* WHAT YOU WILL DO *
Write out all of the entries below again, swapping "locality" for "place" everywhere it occurs. Change nothing else.

* ROWS *
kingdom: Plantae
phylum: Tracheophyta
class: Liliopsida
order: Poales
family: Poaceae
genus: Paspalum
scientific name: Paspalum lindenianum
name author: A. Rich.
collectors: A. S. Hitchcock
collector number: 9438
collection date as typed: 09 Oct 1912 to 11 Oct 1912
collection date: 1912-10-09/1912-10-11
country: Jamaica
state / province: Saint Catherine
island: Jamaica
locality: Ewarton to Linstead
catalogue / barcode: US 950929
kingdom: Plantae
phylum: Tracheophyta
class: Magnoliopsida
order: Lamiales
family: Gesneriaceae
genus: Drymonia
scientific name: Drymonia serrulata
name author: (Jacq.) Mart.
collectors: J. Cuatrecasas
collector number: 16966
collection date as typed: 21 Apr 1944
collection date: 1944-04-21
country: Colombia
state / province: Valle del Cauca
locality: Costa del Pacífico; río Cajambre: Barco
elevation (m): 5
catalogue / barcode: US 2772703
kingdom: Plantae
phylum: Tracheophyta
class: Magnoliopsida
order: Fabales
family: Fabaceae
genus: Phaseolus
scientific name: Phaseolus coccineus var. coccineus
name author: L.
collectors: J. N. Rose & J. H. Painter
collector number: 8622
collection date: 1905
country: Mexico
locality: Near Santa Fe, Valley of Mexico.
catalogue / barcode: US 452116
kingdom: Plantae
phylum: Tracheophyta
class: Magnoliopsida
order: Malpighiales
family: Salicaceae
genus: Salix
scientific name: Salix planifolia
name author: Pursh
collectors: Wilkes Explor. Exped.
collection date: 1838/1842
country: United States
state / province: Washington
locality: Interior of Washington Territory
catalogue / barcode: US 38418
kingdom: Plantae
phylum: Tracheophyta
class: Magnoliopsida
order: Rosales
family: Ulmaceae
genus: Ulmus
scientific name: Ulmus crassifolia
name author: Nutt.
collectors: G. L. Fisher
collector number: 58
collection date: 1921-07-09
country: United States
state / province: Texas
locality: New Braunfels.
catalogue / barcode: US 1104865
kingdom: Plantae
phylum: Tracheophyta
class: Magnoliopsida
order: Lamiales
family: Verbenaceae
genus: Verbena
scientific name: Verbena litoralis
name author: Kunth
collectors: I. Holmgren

* SOLUTION TO THE PROBLEM *
kingdom: Plantae
phylum: Tracheophyta
class: Liliopsida
order: Poales
family: Poaceae
genus: Paspalum
scientific name: Paspalum lindenianum
name author: A. Rich.
collectors: A. S. Hitchcock
collector number: 9438
collection date as typed: 09 Oct 1912 to 11 Oct 1912
collection date: 1912-10-09/1912-10-11
country: Jamaica
state / province: Saint Catherine
island: Jamaica
place: Ewarton to Linstead
catalogue / barcode: US 950929
kingdom: Plantae
phylum: Tracheophyta
class: Magnoliopsida
order: Lamiales
family: Gesneriaceae
genus: Drymonia
scientific name: Drymonia serrulata
name author: (Jacq.) Mart.
collectors: J. Cuatrecasas
collector number: 16966
collection date as typed: 21 Apr 1944
collection date: 1944-04-21
country: Colombia
state / province: Valle del Cauca
place: Costa del Pacífico; río Cajambre: Barco
elevation (m): 5
catalogue / barcode: US 2772703
kingdom: Plantae
phylum: Tracheophyta
class: Magnoliopsida
order: Fabales
family: Fabaceae
genus: Phaseolus
scientific name: Phaseolus coccineus var. coccineus
name author: L.
collectors: J. N. Rose & J. H. Painter
collector number: 8622
collection date: 1905
country: Mexico
place: Near Santa Fe, Valley of Mexico.
catalogue / barcode: US 452116
kingdom: Plantae
phylum: Tracheophyta
class: Magnoliopsida
order: Malpighiales
family: Salicaceae
genus: Salix
scientific name: Salix planifolia
name author: Pursh
collectors: Wilkes Explor. Exped.
collection date: 1838/1842
country: United States
state / province: Washington
place: Interior of Washington Territory
catalogue / barcode: US 38418
kingdom: Plantae
phylum: Tracheophyta
class: Magnoliopsida
order: Rosales
family: Ulmaceae
genus: Ulmus
scientific name: Ulmus crassifolia
name author: Nutt.
collectors: G. L. Fisher
collector number: 58
collection date: 1921-07-09
country: United States
state / province: Texas
place: New Braunfels.
catalogue / barcode: US 1104865
kingdom: Plantae
phylum: Tracheophyta
class: Magnoliopsida
order: Lamiales
family: Verbenaceae
genus: Verbena
scientific name: Verbena litoralis
name author: Kunth
collectors: I. Holmgren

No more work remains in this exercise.